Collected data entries
···
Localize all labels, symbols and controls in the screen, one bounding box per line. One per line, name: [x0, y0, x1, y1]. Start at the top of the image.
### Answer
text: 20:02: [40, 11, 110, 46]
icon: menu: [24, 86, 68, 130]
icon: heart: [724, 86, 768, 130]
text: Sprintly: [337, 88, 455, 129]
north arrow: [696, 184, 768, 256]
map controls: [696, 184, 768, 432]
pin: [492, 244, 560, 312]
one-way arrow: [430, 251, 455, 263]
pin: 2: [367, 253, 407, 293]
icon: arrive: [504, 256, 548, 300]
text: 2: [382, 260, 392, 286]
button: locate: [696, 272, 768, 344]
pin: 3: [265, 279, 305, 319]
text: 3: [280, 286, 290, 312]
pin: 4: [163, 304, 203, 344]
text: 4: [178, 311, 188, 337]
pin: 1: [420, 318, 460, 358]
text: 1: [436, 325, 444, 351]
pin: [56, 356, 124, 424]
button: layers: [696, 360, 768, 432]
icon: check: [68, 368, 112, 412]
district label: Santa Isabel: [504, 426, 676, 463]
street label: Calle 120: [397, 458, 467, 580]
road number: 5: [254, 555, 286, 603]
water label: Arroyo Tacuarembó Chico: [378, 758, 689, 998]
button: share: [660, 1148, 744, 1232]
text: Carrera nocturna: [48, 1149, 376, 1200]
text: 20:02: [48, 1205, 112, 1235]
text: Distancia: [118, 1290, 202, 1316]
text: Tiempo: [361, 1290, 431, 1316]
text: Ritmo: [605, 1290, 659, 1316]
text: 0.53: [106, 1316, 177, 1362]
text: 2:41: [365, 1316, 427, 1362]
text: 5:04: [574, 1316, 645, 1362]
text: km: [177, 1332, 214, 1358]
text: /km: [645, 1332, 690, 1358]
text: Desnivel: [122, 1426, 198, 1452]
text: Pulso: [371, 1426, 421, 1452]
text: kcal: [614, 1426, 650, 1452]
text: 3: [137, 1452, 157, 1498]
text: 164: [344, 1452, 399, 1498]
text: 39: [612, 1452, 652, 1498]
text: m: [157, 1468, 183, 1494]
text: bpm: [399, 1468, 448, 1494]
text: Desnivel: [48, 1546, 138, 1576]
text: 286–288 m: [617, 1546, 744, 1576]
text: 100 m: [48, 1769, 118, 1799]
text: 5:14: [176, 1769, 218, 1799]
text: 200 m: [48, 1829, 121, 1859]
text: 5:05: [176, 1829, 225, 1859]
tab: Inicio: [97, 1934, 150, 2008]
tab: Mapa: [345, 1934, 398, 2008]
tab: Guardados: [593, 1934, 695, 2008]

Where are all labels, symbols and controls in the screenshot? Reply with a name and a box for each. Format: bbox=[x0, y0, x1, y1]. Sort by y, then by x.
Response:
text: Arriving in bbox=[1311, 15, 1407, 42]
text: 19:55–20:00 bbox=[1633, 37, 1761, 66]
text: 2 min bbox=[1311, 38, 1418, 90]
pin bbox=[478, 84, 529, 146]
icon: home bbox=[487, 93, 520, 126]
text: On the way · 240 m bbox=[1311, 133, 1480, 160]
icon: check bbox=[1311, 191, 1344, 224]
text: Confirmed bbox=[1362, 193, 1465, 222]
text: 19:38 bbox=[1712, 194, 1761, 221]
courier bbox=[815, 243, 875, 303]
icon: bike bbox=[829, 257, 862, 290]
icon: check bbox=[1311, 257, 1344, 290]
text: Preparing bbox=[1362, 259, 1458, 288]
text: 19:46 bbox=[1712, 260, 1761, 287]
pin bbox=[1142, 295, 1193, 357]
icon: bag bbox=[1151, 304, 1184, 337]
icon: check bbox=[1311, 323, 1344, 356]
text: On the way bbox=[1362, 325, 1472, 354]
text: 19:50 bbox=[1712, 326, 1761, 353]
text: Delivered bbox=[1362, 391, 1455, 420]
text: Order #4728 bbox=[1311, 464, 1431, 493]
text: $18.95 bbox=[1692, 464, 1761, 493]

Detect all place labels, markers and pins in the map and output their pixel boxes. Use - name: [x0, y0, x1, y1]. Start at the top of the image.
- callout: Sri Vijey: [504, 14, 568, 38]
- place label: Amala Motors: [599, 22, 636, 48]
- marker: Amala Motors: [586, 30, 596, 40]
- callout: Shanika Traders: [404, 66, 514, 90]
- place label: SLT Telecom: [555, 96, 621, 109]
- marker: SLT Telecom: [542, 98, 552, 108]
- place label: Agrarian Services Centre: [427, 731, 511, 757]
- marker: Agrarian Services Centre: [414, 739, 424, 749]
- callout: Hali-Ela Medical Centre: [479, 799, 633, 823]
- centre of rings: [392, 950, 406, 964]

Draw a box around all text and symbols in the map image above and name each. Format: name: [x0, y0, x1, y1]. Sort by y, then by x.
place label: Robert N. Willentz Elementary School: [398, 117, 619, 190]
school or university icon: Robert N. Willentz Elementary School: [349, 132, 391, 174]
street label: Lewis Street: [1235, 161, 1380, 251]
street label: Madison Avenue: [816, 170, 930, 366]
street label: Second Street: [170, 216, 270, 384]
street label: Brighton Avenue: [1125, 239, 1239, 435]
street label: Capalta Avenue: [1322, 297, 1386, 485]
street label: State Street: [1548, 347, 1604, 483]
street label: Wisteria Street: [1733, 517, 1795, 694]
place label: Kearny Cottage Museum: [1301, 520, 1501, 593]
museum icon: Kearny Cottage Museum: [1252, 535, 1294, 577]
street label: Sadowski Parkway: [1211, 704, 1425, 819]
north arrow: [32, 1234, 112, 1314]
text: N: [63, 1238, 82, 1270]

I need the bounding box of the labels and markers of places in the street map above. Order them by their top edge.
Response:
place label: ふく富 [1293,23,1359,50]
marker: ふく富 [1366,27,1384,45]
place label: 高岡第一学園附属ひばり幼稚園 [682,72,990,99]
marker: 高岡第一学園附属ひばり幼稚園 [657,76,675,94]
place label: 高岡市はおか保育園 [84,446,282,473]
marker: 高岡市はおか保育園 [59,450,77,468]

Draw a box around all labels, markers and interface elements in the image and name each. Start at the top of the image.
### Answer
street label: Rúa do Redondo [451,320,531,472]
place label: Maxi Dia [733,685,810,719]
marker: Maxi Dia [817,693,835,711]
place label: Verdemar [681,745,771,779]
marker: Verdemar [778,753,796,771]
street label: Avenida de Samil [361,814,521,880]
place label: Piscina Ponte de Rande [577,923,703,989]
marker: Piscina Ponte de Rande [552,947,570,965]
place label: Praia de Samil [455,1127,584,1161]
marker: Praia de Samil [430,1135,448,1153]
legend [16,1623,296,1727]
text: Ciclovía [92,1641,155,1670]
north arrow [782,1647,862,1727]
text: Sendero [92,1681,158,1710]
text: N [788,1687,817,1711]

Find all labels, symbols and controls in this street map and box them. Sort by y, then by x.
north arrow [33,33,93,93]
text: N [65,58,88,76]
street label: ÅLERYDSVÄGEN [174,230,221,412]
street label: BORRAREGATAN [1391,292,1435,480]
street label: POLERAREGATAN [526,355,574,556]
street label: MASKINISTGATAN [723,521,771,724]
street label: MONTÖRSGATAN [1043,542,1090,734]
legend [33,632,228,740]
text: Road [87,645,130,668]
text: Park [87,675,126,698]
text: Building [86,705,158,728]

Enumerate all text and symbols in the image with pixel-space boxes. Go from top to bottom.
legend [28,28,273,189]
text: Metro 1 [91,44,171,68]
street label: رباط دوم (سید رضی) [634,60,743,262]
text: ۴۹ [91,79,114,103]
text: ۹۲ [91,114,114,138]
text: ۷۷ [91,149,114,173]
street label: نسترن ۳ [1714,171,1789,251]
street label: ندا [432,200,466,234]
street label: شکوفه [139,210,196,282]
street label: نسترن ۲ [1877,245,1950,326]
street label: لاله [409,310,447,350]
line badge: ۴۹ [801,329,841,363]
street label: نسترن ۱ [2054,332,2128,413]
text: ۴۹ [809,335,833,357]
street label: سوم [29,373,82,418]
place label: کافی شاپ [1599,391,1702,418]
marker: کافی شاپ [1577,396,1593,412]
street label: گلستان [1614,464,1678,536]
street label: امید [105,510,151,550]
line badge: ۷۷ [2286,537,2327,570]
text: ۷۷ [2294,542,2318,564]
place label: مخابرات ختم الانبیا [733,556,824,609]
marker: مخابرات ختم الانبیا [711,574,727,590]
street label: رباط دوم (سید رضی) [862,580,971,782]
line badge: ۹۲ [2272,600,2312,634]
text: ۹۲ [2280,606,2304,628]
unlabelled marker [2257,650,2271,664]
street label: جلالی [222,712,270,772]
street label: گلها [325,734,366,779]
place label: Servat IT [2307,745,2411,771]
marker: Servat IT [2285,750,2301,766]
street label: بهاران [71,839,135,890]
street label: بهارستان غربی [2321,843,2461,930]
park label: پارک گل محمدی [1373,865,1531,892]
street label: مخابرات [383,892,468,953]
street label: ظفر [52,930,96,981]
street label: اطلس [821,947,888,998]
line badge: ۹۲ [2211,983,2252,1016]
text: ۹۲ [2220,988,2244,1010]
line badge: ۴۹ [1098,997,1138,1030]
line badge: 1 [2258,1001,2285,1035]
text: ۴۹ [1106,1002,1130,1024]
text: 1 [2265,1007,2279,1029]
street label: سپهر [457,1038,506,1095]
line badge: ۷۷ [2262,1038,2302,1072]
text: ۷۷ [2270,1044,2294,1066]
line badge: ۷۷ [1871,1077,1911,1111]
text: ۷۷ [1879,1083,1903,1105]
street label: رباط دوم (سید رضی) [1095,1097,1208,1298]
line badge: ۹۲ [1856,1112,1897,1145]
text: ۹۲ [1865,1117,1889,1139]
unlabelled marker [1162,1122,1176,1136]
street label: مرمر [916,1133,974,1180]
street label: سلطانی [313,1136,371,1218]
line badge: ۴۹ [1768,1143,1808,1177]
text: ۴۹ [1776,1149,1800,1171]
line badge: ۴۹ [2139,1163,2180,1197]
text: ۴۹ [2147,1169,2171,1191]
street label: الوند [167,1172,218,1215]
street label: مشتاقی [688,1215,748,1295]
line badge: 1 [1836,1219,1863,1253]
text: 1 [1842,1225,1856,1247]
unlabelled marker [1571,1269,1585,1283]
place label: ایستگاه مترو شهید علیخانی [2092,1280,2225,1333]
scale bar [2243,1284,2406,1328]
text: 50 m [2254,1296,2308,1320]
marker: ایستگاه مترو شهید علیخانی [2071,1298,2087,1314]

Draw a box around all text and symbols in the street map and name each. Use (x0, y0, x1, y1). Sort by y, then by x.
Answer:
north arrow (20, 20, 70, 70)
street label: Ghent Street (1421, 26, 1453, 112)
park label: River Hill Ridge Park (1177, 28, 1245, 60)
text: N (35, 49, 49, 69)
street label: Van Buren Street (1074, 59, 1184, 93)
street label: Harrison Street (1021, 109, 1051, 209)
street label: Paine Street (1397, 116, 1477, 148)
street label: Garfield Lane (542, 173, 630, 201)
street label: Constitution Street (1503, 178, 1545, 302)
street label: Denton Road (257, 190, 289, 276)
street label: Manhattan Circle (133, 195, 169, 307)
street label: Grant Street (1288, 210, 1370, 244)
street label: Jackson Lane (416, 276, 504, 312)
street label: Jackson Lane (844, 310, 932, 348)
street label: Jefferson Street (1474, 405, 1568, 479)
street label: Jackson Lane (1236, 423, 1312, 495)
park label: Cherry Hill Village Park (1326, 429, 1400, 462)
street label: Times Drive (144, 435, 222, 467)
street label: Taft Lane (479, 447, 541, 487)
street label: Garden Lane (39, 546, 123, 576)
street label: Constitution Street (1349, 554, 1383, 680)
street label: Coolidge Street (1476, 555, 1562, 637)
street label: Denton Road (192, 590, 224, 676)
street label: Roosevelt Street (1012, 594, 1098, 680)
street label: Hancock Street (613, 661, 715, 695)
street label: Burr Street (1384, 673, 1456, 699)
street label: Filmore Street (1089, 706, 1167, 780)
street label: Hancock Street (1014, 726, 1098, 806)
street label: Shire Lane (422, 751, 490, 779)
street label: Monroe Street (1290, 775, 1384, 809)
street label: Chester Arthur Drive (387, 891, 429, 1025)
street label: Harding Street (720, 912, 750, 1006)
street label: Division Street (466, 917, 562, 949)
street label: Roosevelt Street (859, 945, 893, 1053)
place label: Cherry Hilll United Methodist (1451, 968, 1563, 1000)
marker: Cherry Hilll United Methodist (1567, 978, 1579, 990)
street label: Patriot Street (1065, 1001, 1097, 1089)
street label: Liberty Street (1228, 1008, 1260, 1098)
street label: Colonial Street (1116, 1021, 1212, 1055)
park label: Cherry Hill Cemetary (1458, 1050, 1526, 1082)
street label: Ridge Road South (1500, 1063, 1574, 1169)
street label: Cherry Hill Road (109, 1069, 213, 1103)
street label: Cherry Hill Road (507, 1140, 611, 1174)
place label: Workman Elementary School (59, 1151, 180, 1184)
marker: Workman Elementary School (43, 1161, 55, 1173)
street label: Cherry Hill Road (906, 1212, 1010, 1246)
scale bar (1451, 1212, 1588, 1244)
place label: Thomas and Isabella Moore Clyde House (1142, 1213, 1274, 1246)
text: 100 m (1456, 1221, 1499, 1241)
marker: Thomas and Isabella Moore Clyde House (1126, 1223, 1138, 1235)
···
### YOUR GOAL
Lines containing the word "their" in the entries above should be counted, and only that number given.

### SOLUTION TO THIS TASK
2